The medium-term direction is to evolve this project into a more general query-engine playground with:

  • explicit front-end and parsing layers
  • internal planning representations
  • clearer separation between logical meaning and execution strategy
  • support for multiple query-engine experiments instead of only chase logic

The current code now includes an initial SQL front end, logical plan, and execution path.
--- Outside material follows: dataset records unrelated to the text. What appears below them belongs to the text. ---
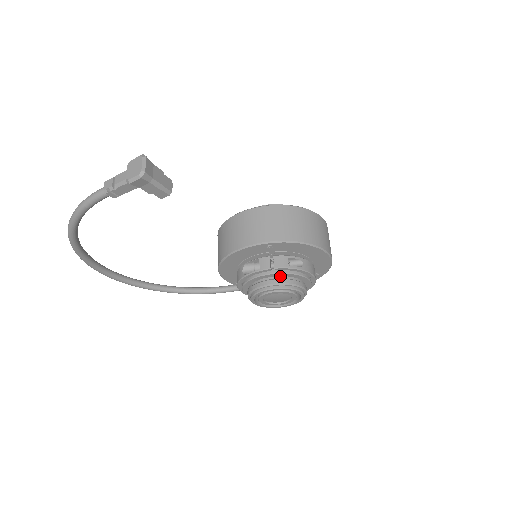
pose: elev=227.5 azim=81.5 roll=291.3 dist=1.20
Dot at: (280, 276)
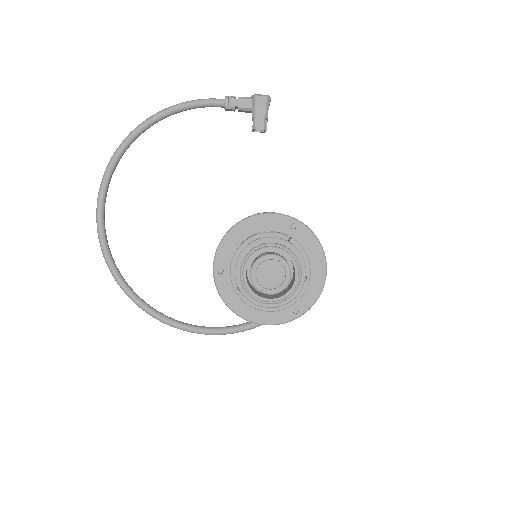
Dot at: occluded
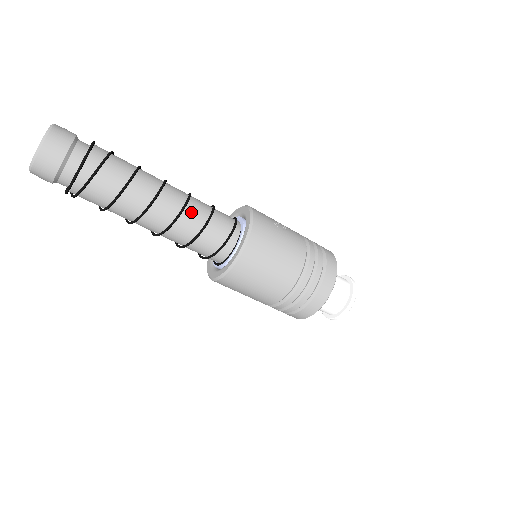
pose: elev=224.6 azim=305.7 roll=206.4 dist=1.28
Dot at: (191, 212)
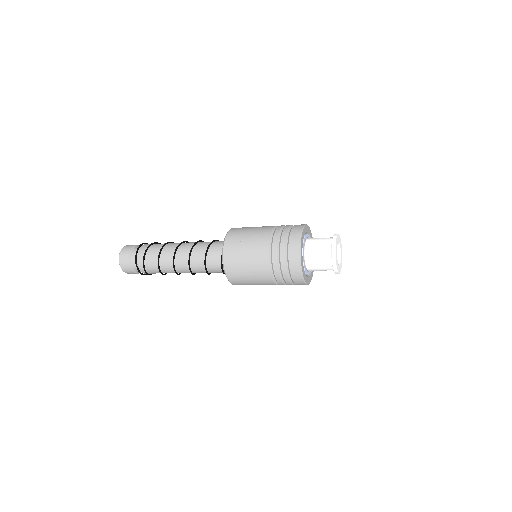
Dot at: (195, 263)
It is still intentionally narrow and should not be read as full SQL support.

Quickstart

Rust API

use query_engine::{Atom, Instance, Term, chase};
use query_engine::chase::rule::RuleBuilder;

let instance: Instance = vec![
    Atom::new("Parent", vec![Term::constant("alice"), Term::constant("bob")]),
    Atom::new("Parent", vec![Term::constant("bob"), Term::constant("carol")]),
]
.into_iter()
.collect();

let rule1 = RuleBuilder::new()
    .when("Parent", vec![Term::var("X"), Term::var("Y")])
    .then("Ancestor", vec![Term::var("X"), Term::var("Y")])
    .build();

let rule2 = RuleBuilder::new()
    .when("Ancestor", vec![Term::var("X"), Term::var("Y")])
    .when("Parent", vec![Term::var("Y"), Term::var("Z")])
    .then("Ancestor", vec![Term::var("X"), Term::var("Z")])
    .build();

let result = chase(instance, &[rule1, rule2]);

assert!(result.terminated);
assert_eq!(result.instance.facts_for_predicate("Ancestor").len(), 3);

CLI

cargo run -- repl
cargo run -- gui
cargo run -- script examples/scripts/ancestor.ech
cargo run -- script examples/scripts/sql_join.ech
cargo run --features tui -- tui

REPL language

fact Parent(alice, bob).
rule Parent(?X, ?Y) -> Ancestor(?X, ?Y).
schema Parent(parent, child).
sql SELECT * FROM Parent;
run.
query Ancestor(?X, ?Y)?
explain Ancestor(alice, carol)?
show facts
show rules
reset
help

Current SQL Slice

The repository now has a narrow SQL pipeline with:

  • predicate-backed catalog inference
  • relational schemas, rows, and values
  • SQL parsing for a small subset
  • logical planning
  • execution for filtering, ordering, limiting, and basic multi-table joins

Currently supported examples:

SELECT * FROM Parent
SELECT c0 FROM Parent
SELECT c0 FROM Parent WHERE c1 = 'bob'
SELECT c0 FROM Parent WHERE c1 != 'bob'
SELECT c0 FROM Parent WHERE c1 = 'bob' AND c0 = 'alice'
SELECT c0 FROM Parent WHERE c1 = 'bob' OR c1 = 'carol'
SELECT c0 FROM Parent ORDER BY c0 DESC
SELECT c0 FROM Parent ORDER BY c0 ASC LIMIT 1
SELECT c0 AS parent_name, 'seed' AS label, 42 AS answer FROM Parent
SELECT Parent.parent, Ancestor.child
FROM Parent, Ancestor
WHERE Parent.child = Ancestor.parent
SELECT p.parent, q.child
FROM Parent AS p, Parent AS q
WHERE p.child = q.parent
SELECT COUNT(*) FROM Parent
SELECT dept, COUNT(*), SUM(salary) FROM Emp GROUP BY dept

In the REPL or script runner, use the sql command and end the statement with ;:

sql SELECT c0 FROM Parent WHERE c1 = 'bob';

fact, rule, schema, sql, query, and explain commands may also span multiple lines in .ech scripts as long as the final line ends with the normal terminator.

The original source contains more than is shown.